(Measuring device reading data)
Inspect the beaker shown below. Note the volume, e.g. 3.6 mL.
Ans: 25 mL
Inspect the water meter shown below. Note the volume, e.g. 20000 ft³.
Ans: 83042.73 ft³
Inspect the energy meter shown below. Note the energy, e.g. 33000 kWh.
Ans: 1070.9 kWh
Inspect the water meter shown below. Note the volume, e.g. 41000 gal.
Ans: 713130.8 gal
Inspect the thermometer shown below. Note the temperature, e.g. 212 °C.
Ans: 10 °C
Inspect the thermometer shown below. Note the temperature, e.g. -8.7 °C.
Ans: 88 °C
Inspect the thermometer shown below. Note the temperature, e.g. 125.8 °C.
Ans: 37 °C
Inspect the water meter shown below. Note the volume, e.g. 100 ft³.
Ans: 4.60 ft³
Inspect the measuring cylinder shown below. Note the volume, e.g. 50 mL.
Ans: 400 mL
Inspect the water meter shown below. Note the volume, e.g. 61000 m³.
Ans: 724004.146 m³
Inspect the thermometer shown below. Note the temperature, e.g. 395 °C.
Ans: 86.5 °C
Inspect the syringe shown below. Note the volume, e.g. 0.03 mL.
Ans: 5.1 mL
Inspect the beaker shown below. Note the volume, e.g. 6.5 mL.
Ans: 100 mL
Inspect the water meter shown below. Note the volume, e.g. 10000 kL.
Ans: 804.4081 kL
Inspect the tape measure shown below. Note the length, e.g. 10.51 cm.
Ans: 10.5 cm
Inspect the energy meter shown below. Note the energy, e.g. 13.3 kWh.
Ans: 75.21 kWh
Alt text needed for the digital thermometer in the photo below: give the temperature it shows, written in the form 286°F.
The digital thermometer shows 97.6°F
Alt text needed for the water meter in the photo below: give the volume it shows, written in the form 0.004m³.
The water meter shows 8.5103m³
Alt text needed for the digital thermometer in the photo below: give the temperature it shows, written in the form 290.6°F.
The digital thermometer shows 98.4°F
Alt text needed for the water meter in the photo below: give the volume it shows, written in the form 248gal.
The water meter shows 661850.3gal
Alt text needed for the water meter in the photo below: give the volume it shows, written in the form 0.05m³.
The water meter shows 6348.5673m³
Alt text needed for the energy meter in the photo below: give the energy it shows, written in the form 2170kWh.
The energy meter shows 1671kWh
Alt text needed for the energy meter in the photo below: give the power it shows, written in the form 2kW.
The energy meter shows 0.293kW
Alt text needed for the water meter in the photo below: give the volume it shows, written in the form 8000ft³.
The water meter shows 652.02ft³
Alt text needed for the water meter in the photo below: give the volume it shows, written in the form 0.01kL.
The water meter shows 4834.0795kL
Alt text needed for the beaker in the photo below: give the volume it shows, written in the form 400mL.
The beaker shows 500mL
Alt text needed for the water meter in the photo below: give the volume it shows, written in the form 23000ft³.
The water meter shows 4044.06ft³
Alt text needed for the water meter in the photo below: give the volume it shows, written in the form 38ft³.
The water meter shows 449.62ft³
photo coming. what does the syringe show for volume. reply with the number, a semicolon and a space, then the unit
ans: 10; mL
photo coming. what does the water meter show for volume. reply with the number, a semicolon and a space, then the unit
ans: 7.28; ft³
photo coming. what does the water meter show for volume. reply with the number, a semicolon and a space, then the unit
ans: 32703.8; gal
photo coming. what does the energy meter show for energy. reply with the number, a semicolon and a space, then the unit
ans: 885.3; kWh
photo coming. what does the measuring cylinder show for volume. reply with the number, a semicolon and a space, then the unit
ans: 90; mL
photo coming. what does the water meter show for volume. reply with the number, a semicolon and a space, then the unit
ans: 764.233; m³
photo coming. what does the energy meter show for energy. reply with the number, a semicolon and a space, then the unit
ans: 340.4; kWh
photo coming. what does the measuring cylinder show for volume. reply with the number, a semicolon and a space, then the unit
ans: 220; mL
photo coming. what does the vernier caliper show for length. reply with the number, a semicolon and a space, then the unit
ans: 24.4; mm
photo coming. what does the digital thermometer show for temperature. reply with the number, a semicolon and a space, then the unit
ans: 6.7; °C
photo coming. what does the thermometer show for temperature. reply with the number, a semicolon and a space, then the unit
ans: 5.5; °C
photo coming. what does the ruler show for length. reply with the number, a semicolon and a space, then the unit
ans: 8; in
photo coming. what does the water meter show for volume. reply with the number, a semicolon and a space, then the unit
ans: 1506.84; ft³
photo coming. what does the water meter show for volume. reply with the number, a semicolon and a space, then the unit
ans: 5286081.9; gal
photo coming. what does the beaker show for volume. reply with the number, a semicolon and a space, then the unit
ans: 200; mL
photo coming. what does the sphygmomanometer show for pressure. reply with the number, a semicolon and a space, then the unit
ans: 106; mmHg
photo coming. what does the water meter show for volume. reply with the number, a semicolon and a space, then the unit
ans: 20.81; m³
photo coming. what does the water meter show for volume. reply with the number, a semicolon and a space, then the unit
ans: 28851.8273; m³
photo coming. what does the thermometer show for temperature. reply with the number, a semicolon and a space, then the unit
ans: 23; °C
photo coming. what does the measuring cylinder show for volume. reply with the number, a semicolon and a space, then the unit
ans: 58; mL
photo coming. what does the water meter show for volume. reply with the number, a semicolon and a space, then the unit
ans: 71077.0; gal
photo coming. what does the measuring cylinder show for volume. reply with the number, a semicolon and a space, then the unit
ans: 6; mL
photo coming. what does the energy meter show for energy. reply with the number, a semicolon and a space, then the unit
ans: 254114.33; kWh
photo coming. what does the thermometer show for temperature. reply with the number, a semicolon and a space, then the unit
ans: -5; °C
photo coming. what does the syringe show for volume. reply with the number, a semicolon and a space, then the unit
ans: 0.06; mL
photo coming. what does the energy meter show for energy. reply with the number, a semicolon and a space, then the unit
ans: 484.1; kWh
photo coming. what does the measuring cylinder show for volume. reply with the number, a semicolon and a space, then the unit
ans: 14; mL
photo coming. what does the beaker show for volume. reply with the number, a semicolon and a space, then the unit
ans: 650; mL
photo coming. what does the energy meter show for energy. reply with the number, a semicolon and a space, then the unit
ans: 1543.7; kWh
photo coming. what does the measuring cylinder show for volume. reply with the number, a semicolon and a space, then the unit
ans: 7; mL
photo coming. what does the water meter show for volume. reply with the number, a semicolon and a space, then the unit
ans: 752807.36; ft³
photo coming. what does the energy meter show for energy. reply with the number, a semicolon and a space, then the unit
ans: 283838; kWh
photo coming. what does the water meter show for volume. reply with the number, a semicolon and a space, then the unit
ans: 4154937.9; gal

• TASK DETAILS:
Collect every line of the entries above that contains the word "digital".

• COMPLETED EXERCISE:
Alt text needed for the digital thermometer in the photo below: give the temperature it shows, written in the form 286°F.
The digital thermometer shows 97.6°F
Alt text needed for the digital thermometer in the photo below: give the temperature it shows, written in the form 290.6°F.
The digital thermometer shows 98.4°F
photo coming. what does the digital thermometer show for temperature. reply with the number, a semicolon and a space, then the unit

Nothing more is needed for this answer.